This customer story shows how Thomson Reuters used AI-powered AWS Transform to modernize 1.5 million lines of code each month, boost speed 4x, lower costs 30%, and reduce transformation timelines from months to a two-week sprint. Read the story for ideas on how faster, smarter .NET modernization can benefit your organization.
Why did Thomson Reuters decide to modernize its .NET applications?
Thomson Reuters, a global technology and AI provider for the legal, tax, and compliance industries, was running a number of older .NET Framework applications behind the scenes. These apps were still functional, but they were:
- Expensive to maintain
- Time-consuming to update
- Slowing down innovation and competing with the product roadmap
As Matt Dimich, VP of Platform Engineering Enablement at Thomson Reuters, put it, the team was spending too much time manually upgrading old code. Existing tools from other cloud providers helped, but they weren’t designed to modernize at scale or take advantage of generative AI.
By modernizing, Thomson Reuters wanted to:
- Reduce the cost and effort of maintaining legacy .NET applications
- Free engineering teams to focus on new features and AI-driven capabilities
- Move to more flexible, cross-platform technologies
- Address technical debt and security risks tied to unsupported platforms and language versions
In short, modernization was a way to remove friction from engineering workflows so the company could keep building the next generation of professional-grade AI solutions.

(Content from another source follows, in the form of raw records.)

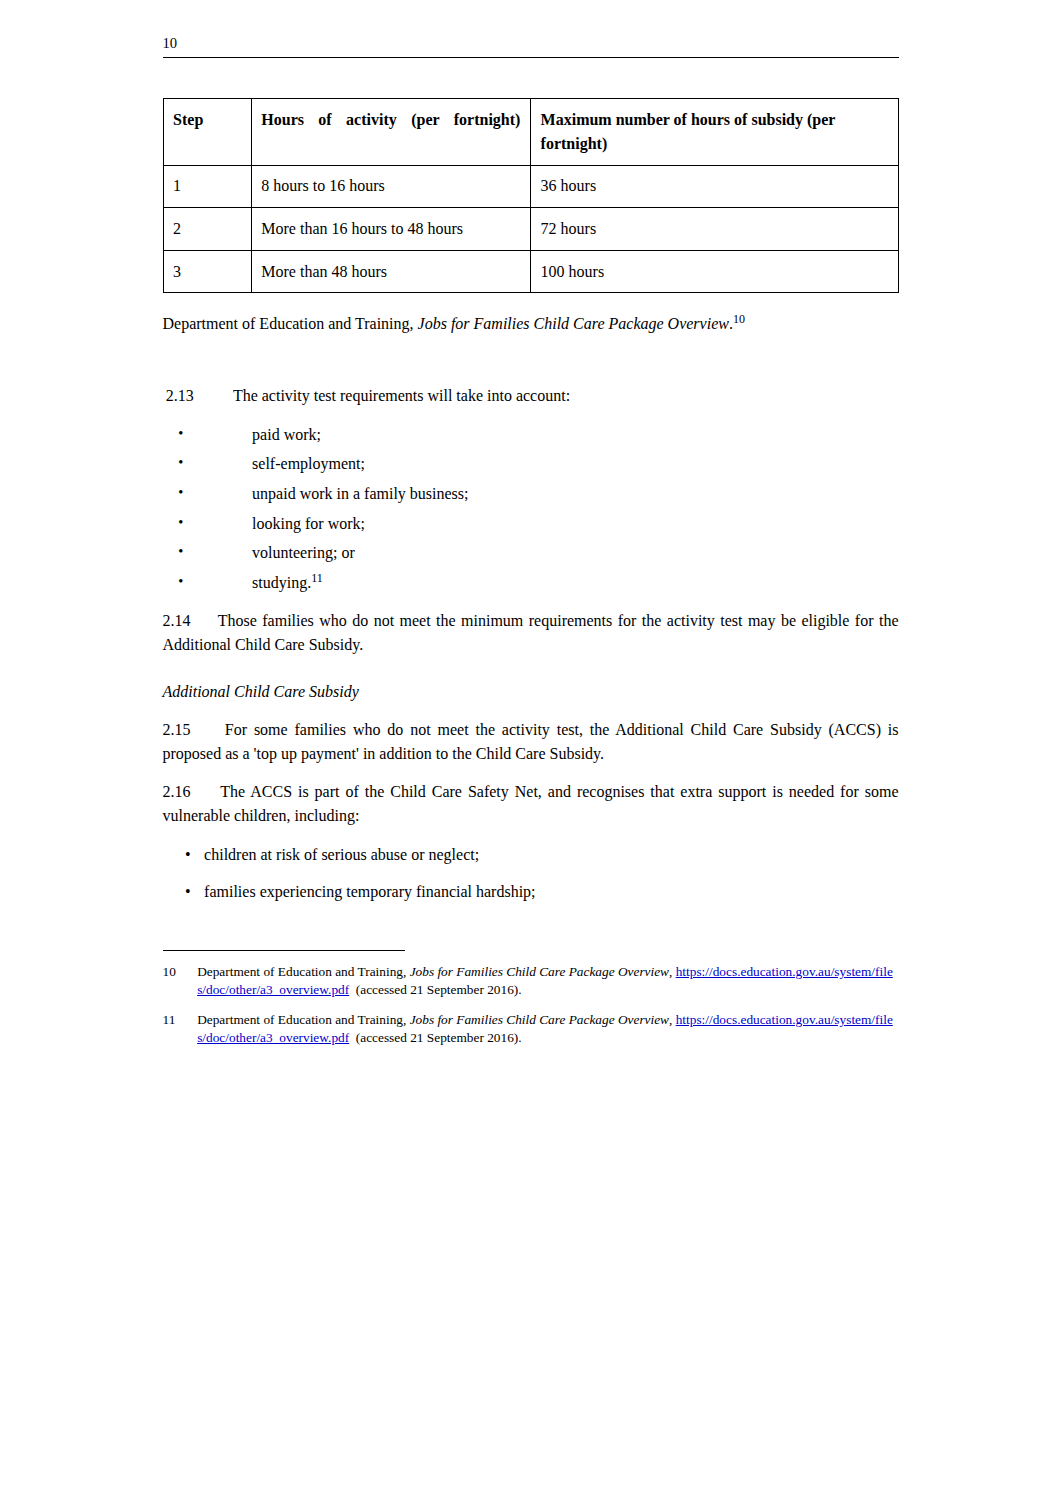10
| Step | Hours of activity (per fortnight) | Maximum number of hours of subsidy (per fortnight) |
| --- | --- | --- |
| 1 | 8 hours to 16 hours | 36 hours |
| 2 | More than 16 hours to 48 hours | 72 hours |
| 3 | More than 48 hours | 100 hours |
Department of Education and Training, Jobs for Families Child Care Package Overview.10
2.13
The activity test requirements will take into account:
paid work;
self-employment;
unpaid work in a family business;
looking for work;
volunteering; or
studying.11
2.14 Those families who do not meet the minimum requirements for the activity test may be eligible for the Additional Child Care Subsidy.
Additional Child Care Subsidy
2.15 For some families who do not meet the activity test, the Additional Child Care Subsidy (ACCS) is proposed as a 'top up payment' in addition to the Child Care Subsidy.
2.16 The ACCS is part of the Child Care Safety Net, and recognises that extra support is needed for some vulnerable children, including:
children at risk of serious abuse or neglect;
families experiencing temporary financial hardship;
10
Department of Education and Training, Jobs for Families Child Care Package Overview, https://docs.education.gov.au/system/files/doc/other/a3_overview.pdf (accessed 21 September 2016).
11
Department of Education and Training, Jobs for Families Child Care Package Overview, https://docs.education.gov.au/system/files/doc/other/a3_overview.pdf (accessed 21 September 2016).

How is AWS Transform used to modernize .NET at scale?
AWS Transform is used by Thomson Reuters as an AI-powered, agentic experience specifically designed to refactor and modernize large .NET applications at scale.
Here’s how it fits into their workflow:
- End-to-end modernization support: AI-powered agents help across the full lifecycle: asset discovery, codebase analysis, planning, code refactoring, and execution.
- High-volume code transformation: The teams are able to modernize about 1.5 million lines of code every month, which represents a 4x increase in velocity compared to previous approaches.
- Parallel execution: Multiple modernization jobs can run in parallel via a web interface and IDE integrations, with re-authentication checkpoints for long-running jobs.
- Flexible developer experience: The same agentic capabilities are available both in the browser and inside developers’ IDEs, so teams can handle broad, parallel modernization as well as applications that need more focused attention.
- Security and platform updates: AWS Transform helps uncover and fix security vulnerabilities that stem from unsupported language versions and platforms.
According to Thomson Reuters, AWS Transform felt like an extension of their engineering team—constantly learning, optimizing, and helping them move faster as they reimagine how .NET applications are built and maintained.
What results did Thomson Reuters achieve with AWS Transform?
By adopting AWS Transform for .NET modernization, Thomson Reuters reports several concrete outcomes:
- Cost reduction: By moving from Windows to Linux, they achieved about 30% lower costs for the modernized applications.
- Faster transformation: Application transformation timelines dropped from months to a single two-week sprint in many cases.
- Higher modernization throughput: The team now modernizes around 1.5 million lines of code per month, a 4x boost in velocity.
- Lower technical debt: By moving from .NET Framework to cross-platform .NET, they reduced technical debt by about 50%.
Beyond the numbers, this shift has helped Thomson Reuters:
- Remove friction from engineering workflows
- Keep pace with new opportunities in generative AI and cross-platform development
- Operate more like a fast-moving startup while maintaining the reliability expected from an established technology and information provider
In practice, AWS Transform has helped Thomson Reuters rethink how they approach legacy modernization, turning it from a slow, manual effort into a scalable, AI-assisted process.